__Passage provided__
- Opening Delimiter -

NServiceBus outbox with TransactionScope on .Net Core

The transaction scope option for outbox is pretty much useless for .NET Core. When opening a new connection from within a handler it will try to promote the transaction to a distributed transaction even though the connection string is identical to the one used to setup SqlPersistence for the endpoint.
The promotion happens because NServiceBus opens a connection in the incoming pipeline and keeps that open until the message handler is executed.
You should not do that and rather open and close a new connection for each database operation when transaction scope is enabled.

IMO this is a bug in the SqlClient Multiple Sqlconnections with Same connectionstring enlisting into distributed transaction · Issue #13 · dotnet/SqlClient · GitHub

I think not. That issue was labeled “By design” and closed.

Hi @Tore_Erstad,

could you describe your scenario a bit more?

As mentioned in the documentation the transaction scope with outbox has been designed for scenarios when Outbox records and business data are in separate databases instances and require distributed transactions for atomic commit guarantees.

- Closing Delimiter -

__What you need to do__
[1] In the NServiceBus outbox thread, list each different word in which a capital letter comes right after a lowercase letter.
[2] Write what comes next in the NServiceBus outbox thread, starting after its last sentence.

__Raw data__
- Opening Delimiter -

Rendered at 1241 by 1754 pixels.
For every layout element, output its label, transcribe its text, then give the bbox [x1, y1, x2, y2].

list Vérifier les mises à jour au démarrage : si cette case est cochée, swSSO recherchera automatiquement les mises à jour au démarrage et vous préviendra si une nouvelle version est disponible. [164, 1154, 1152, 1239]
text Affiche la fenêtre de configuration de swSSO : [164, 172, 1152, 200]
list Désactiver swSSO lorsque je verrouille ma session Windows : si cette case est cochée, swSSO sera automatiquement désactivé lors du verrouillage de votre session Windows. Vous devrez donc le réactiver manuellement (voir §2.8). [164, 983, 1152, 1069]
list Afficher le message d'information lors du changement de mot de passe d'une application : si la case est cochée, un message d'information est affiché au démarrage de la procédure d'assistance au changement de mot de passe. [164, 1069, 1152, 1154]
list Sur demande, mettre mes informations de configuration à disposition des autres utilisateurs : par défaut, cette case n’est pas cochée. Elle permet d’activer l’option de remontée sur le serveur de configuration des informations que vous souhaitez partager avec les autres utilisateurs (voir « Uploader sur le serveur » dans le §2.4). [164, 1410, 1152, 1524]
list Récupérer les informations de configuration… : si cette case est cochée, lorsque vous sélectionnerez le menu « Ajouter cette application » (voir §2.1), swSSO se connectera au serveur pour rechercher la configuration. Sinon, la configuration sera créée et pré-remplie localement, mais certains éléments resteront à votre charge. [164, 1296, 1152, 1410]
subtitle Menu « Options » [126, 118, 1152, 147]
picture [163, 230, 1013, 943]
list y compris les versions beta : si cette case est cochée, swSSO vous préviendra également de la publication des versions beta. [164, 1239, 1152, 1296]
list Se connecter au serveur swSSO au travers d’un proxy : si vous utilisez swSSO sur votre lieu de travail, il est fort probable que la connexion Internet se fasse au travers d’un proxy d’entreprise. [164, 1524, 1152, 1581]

- Closing Delimiter -

__Results for each task__
[1] NServiceBus, TransactionScope, SqlPersistence, SqlClient, GitHub

[2]
Cheers,
Tomek

Hi and thank you for answering @tmasternak
In our scenario we are storing business data and outbox data in the same sql server database. We are introducing NServiceBus in an existing code base targeting .NET Core 3.1. The repositories in this code base are newing up connections on demand, using the same connection string as NServiceBus persistence.
This would be an ideal situation for outbox with transaction scope where we could introduce transactional behaviour for both business and outbox data without touching our repositories.
Unfortunately with how NServiceBus keeps an open connection to the database during message handling lifecycle this does not work.
When newing up a new connection from a repository the transaction manager decides to promote to distributed transaction because there is already an open connection - the NServiceBus connection.
There is really no need to promote to distributed transaction when accessing the same sql server database, and it wouldn’t happen if connections were opened in sequence instead of in parallel.
I think it’s a design mistake by NServiceBus to keep an open connection when using transaction scope. Transaction scope could have added value also for single database scenarios if this was changed.

Hi @Tore_Erstad,

thank you for clarifying your scenario. In your scenario, when Outbox and business data are stored in the same database you can take advantage of the synchronized storage session. It is used by SqlPersister (and others) to expose SQL connection and transaction so that these can be used in the handler code to implement unit of work. We have a sample that shows how to do it for EntityFramework DatabaseContext which should be close enough to your scenario I think.

I hope this helps,
Tomek

Yes, we have started using synchronized storage session and have that working, but I think it would be better with the implicit transaction scope approach.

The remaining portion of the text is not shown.